Warwick Manufacturing Group (WMG) at the University of Warwick has begun work with a consortium of 11 organisations, on a £2.7 million (€3 million) UK government-funded project, to test connected and autonomous vehicles (CAV).
It will use virtual reality and models of pedestrians and other road users that have been developed using Artificial Intelligence (AI).
The consortium, OmniCAV, is led by Latent Logic in Oxford. The team is creating a secure and accurate simulation of road conditions and layouts having received the funding as part of a competition run by the Centre for Connected and Autonomous Vehicles (CCAV) and Innovate UK. The environment will be built from a collection of highly detailed scans of real roads, traffic camera data, accident data and near-miss analyses.
These inputs will be used to create a high-fidelity model of real-world roads and road users powered by AI. This model will be used to create an extensive open-access library of virtual reality simulator scenarios to test connected and autonomous vehicles.

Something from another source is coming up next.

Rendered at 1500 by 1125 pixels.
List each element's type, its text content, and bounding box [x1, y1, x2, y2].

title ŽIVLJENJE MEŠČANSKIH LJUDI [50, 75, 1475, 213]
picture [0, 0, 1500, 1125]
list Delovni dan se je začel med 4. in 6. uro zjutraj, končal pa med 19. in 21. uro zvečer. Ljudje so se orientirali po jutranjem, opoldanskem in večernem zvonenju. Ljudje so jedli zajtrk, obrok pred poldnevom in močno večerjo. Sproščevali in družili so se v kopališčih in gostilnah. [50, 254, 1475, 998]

OmniCAV will lay the foundations for the development of a comprehensive, robust and secure simulator, aimed at providing a certification tool for CAVs that can be used by regulatory and accreditation bodies, insurers and manufacturers to accelerate the safe development of CAVs.”
The project will validate the realism of the simulator by comparing its outputs with data measured for the equivalent locations and scenarios in the real world. This will include tests on proving grounds and open roads.
The project will culminate in a CAV being put through the entire end-to-end OmniCAV testing programme, from simulator-only to controlled environment, to on-road testing. Through representation on international standard committees, OmniCAV’s results will influence, or lead to the creation of, new international standards to ensure safe deployment and certification of CAVs.
The project will validate the realism of the simulator by comparing its outputs with data measured for the equivalent actual locations and scenarios. This will include tests on proving grounds and open roads. It will culminate in a CAV being put through the entire end-to-end OmniCAV testing programme, from simulator-only, to controlled environment, to on-road testing.
Contributing to international standards
Through representation on international standard committees, OmniCAV’s results will influence, or lead to the creation of, new international standards to ensure safe deployment and certification of CAVs. Professor Paul Jennings, head of intelligent vehicles at WMG and WMG’s principal investigator on the OmniCAV project said, “Our 3xD simulator provides a platform to bridge the virtual world and real world…Scenario identification and virtual validation are still major challenges for the CAV industry.”
Kirsty Lloyd-Jukes, CEO of Latent Logic, adds, “OmniCAV’s vision is ‘CAVs for All’: bringing safer, smarter, self-driving mobility to urban and rural areas. But first we need to know that driverless cars really can handle our challenging road conditions, on country lanes as much as crowded city streets. Virtual reality ‘driving tests’ are the only way of doing this, which is why we’ve brought together these 11 leading organisations to build a world-first, AI-based simulation of real Oxfordshire roads to securely and reliably test autonomous car safety.”
The other members of the consortium are Admiral, Aimsun, Arcadis, Arrival, Ordnance Survey, Oxfordshire County Council, UK Atomic Energy Agency, and XPI Simulation. Thatcham Research is providing advice as a non-funded partner.